• Reading text

Segment Open

Mark has been mulling over Pericles for years (he first worked on it in Florence some time ago) and is drawing on his most trusted team of designers to viscerally re-imagine the story. Doug Stein and Peter Ksander are back working on sets with us, as well as Bradley King and our longtime colleagues Meg Neville and Jake Rodriguez. The wonderful Anita Carey makes her Berkeley Rep debut, leading an ensemble that has been assembled specifically to present this work in what I’m certain will be a fresh way and startling way. It’s great to welcome them all to Berkeley, a city that has a long history of being a safe home for those seeking to blow their own minds.
Prologue: from the Managing Director
I have the feeling that humans are hardwired to live in constant conflict between what we want and what we cannot have. We want constancy yet we live in a fluid world. We strive for order yet the world is chaotic. We want assurance and yet we coexist with the unexpected. Until I had a child I believed that to be human was to be endlessly curious. But after being asked to read Are You My Mother? for the umpteenth time, I had to recognize that my son’s desire for the familiar retelling of the same story was not a reflection of his lack of imagination but a deeply human need for pattern recognition, affirmation of anticipated actions and the comfort of knowing how the story will end.
As Berkeley Rep audiences know, when you walk through the doors on Addison Street, we do everything we can to upend all that! Among our goals is the pleasure of surprise, of unsettling one’s balance, of creating ambiguity and confounding expectations. We do that with our choice of plays. And we reinforce that impulse in small, more subtle ways. We frequently discuss, in staff meetings, how much information to give to you, our audience, prior to your arrival. At issue in these discussions is not transparency. We’ve come to realize that, not surprisingly, there is a strong correlation between the amount of context we provide for you and the quality of your experience. The issue of how much information is, rather, a matter of how much we share before we’ve lost the ability to surprise you. How “safe” should we make your experience?
We have been asked to provide all sorts of warnings, including smoking, drug use, references to death and uses of foul language. The list is actually quite extensive. And as you’ve observed, Berkeley Rep has steadfastly remained almost entirely a warning-free theatre. Except as it pertains to health risks, we resist the impulse to warn you of the myriad threats to your psychic well-being in this theatre. We do, for the squeamish, retain an up-to-date accounting of every risk we can imagine. The more cautious in our audience are always welcome to call our box office to find out exactly how many times the F-bomb is dropped in any given production, or whether anyone disrobes, or dies.

Segment Closed

• Data extract
Segment Open

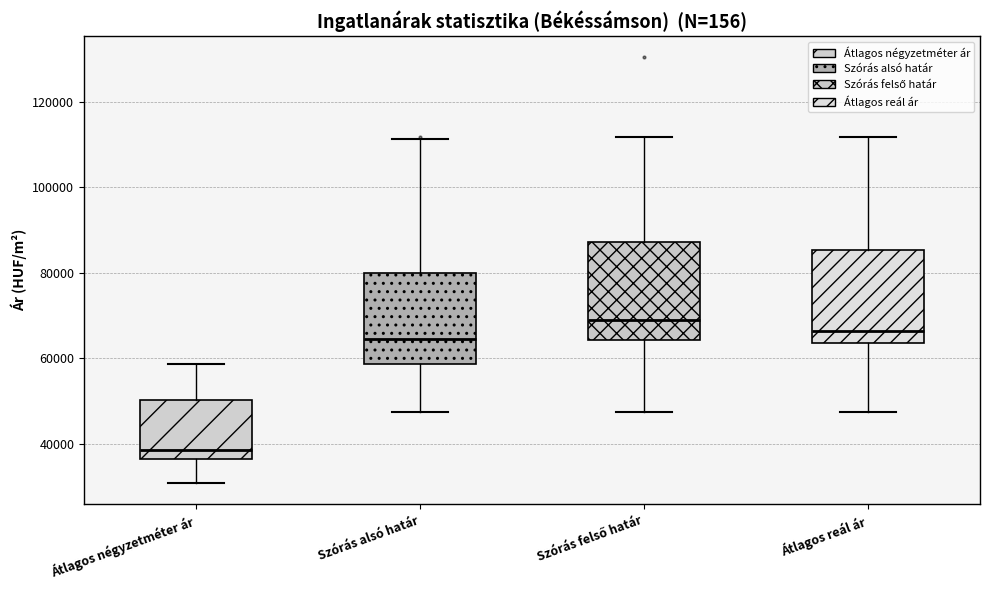

Which box has the highest median line?

Szórás felső határ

Segment Closed

• Task instructions
[A] Write out the Berkeley Rep text word for word, starting at "As Berkeley Rep" and ending at "make your experience?".
[B] Continue the Berkeley Rep text from its final sentence.
The data has no connection to the Berkeley Rep text.

• Results in order
[A]
As Berkeley Rep audiences know, when you walk through the doors on Addison Street, we do everything we can to upend all that! Among our goals is the pleasure of surprise, of unsettling one’s balance, of creating ambiguity and confounding expectations. We do that with our choice of plays. And we reinforce that impulse in small, more subtle ways. We frequently discuss, in staff meetings, how much information to give to you, our audience, prior to your arrival. At issue in these discussions is not transparency. We’ve come to realize that, not surprisingly, there is a strong correlation between the amount of context we provide for you and the quality of your experience. The issue of how much information is, rather, a matter of how much we share before we’ve lost the ability to surprise you. How “safe” should we make your experience?

[B]
But for the hard-core, we take great pride in being a place where surprises happen. We revel in our ability to throw you occasionally off balance. This is one of the joys of live theatre—that we can startle and perplex and confound. So when the lights come down, we’ll be right there with you, leaning in and wondering what unexpected delights director Mark Wing-Davey has in store.
An event in the room
Mark Wing-Davey on his artistic process
Over the years, Mark Wing-Davey’s observations about how humans process the world and what we desire when we hear a story have impacted the methods he uses as a director. With any artistic project he presents, he asks us to re-examine basic assumptions about the nature of theatre. In the following excerpts from an essay on his greater artistic vision, Wing-Davey articulates what it means to be truly present during a dramatic event.
Theatre is an event in a room. A unique event shared by actors and onlookers inhabiting the envelope, breathing the same air. Of course it’s not a single event, but a multitude of events from the neuronal to the cataclysmic. A performance of a play consists of innumerable events—from a plot turn, a scene shift, a sound cue, to a look, a thought. The conundrum for the creative team is to preserve the essence of surprise, the “eventness of the event,” while crafting a disciplined piece. The thrill for the actor and, more importantly, for the audience exists in that dialectic between the organizing sensibilities behind the piece and its apparent spontaneity. Whether it intends to or not, theatre plays with our desire for story, the experience of which tells us what it is like to be human.
Two observations about humans which are ingredients in the struggle for “eventness”: A) We value those who predict. B) We wish to complete. Incidentally many of these observations are true for a wide range of animals including humans, rather than being exclusively a human trait.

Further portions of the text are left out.